I note that the government has filed a set of technical amendments which the opposition is minded to support. The amendments have been moved to clarify that a greater penalty applies when an invasive image depicts someone under the age of 17, and to achieve consistency with the Criminal Law Consolidation Act and the offences that relate to child exploitation material under that act. I look forward to the government’s submissions in relation to those amendments during the committee stage.

The opposition has also filed two amendments. The first relates to the definition of the term ‘breasts’. Clause 5(7) of the bill inserts wording into the act to deal with the filming and distribution of an invasive image. For the purposes of defining invasive images, the bill includes the words ‘in the case of a female—the breasts are visible’. It is the view of the opposition that the word ‘bare’ should be inserted before the word ‘breasts’ otherwise images of covered breasts would be unintentionally caught under this definition. The opposition believes that this would be out of step with the balance of the section and with the notion of an invasive image warranting criminal sanction. The Attorney‑General said he would consider this particular amendment between the houses. We look forward to the minister advising the chamber of the Attorney-General’s view on this amendment.

The second amendment that the Liberal opposition is seeking to insert into the act is to delete the definitions contained in section 26B of the act relating to ‘broadcasting’, ‘media organisation’ and ‘publish’. The opposition proposes, instead, to replace it with a definition of media organisation that mirrors the definition contained in the recently passed Surveillance Devices Act 2016.

It is the opposition’s view that the definition contained in the government’s bill is out of step with definitions used elsewhere, and does not adequately reflect what constitutes how the media operates in contemporary society.

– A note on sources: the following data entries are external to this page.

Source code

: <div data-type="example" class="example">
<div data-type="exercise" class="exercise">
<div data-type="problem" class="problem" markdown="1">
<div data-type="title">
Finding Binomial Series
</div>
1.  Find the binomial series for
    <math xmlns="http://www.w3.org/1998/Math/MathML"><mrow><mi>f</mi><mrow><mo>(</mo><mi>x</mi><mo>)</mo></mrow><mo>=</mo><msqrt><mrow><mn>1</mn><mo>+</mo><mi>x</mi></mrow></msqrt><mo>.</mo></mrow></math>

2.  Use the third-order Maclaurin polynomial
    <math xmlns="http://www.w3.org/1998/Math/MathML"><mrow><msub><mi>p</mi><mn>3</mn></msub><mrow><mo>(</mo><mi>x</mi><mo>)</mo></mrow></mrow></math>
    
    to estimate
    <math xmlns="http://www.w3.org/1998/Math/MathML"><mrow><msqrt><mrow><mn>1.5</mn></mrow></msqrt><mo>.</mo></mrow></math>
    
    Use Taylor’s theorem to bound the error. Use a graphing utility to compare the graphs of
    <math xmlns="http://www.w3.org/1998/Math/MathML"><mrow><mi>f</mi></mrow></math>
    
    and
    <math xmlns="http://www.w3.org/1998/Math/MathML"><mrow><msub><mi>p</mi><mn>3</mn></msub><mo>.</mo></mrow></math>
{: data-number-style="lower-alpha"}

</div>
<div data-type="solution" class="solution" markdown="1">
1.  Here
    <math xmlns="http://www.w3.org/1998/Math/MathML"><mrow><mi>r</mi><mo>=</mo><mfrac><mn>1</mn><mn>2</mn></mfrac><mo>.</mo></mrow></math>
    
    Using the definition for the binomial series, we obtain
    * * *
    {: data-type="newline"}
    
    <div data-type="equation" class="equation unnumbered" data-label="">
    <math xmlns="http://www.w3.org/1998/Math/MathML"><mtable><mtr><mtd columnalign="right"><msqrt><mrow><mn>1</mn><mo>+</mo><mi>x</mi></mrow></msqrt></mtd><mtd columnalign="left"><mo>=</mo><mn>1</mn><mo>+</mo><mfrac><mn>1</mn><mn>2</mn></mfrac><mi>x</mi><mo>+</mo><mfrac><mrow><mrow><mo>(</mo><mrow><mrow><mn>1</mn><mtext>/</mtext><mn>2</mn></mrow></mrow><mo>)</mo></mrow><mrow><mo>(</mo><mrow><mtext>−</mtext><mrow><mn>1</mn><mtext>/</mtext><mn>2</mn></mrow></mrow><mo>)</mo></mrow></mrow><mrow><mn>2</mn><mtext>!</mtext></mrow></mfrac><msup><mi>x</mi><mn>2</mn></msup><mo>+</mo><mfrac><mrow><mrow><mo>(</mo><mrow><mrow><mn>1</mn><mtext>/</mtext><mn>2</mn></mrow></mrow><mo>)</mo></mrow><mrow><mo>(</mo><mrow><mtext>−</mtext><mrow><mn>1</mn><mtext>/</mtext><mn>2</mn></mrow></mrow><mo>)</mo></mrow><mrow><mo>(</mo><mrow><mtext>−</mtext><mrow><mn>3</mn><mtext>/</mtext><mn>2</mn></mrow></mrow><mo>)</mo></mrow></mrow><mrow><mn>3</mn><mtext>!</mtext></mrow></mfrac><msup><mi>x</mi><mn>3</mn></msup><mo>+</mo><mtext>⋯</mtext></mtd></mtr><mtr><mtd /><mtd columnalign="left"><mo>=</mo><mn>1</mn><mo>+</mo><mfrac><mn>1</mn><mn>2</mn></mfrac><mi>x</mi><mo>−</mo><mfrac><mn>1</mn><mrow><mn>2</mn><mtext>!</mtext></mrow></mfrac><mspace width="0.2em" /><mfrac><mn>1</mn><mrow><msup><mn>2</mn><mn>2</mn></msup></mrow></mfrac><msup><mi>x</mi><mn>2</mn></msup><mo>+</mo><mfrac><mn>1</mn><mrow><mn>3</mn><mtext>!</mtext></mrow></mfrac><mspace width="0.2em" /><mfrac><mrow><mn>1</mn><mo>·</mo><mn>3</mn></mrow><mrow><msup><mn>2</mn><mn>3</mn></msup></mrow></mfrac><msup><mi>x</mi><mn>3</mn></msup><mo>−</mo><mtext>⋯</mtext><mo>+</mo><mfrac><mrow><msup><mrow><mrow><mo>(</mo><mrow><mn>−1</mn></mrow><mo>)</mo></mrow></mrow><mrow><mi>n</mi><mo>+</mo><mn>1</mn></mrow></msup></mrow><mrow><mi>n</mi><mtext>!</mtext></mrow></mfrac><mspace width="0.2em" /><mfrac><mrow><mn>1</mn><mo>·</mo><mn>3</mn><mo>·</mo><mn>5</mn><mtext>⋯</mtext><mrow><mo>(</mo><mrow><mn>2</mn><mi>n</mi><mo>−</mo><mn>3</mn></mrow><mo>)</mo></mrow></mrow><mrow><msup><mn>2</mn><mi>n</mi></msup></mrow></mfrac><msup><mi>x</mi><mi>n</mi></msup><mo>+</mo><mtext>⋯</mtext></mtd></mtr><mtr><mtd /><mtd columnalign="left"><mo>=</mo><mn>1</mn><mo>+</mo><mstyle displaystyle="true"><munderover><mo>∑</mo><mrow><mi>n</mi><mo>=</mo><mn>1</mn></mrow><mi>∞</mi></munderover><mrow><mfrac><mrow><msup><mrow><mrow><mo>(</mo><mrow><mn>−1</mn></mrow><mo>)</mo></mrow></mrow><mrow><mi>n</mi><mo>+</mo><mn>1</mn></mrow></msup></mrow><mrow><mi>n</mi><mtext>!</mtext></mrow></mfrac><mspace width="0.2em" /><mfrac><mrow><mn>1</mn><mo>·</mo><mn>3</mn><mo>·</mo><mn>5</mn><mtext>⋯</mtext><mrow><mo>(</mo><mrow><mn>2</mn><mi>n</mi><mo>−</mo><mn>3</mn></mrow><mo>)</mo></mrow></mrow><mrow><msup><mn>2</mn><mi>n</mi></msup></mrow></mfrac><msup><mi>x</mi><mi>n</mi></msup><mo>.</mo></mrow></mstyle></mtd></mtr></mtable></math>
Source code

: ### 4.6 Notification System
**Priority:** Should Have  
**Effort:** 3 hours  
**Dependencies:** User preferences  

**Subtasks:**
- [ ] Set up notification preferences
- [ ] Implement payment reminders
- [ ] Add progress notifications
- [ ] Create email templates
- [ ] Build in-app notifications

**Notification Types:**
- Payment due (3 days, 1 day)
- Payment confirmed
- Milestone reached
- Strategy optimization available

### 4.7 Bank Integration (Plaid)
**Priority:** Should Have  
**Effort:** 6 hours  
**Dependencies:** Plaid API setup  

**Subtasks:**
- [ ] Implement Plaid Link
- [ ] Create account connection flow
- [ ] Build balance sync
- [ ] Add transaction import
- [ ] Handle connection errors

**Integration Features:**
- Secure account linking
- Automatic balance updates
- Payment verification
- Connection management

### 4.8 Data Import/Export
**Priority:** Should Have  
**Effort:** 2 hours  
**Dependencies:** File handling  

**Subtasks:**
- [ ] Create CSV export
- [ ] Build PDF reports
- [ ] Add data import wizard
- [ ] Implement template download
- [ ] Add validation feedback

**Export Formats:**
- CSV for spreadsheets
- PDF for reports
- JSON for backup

As the opposition previously argued in respect of the Surveillance Devices Act, the definition contained in the bill links media organisations to broadcasting licences, which excludes a number of organisations that are currently operating as a media organisation but would not satisfy this criteria. The opposition believes the proposed amendment would achieve legislative consistency, and accurately reflect how freelance and other contemporary media practices operate in modern society.

In summary, the Liberal opposition hopes that this bill will assist in constraining the trend in our community in relation to sexting, and discouraging the same. With those words, I indicate to the chamber that the Liberal Party will be supporting the second reading of this bill.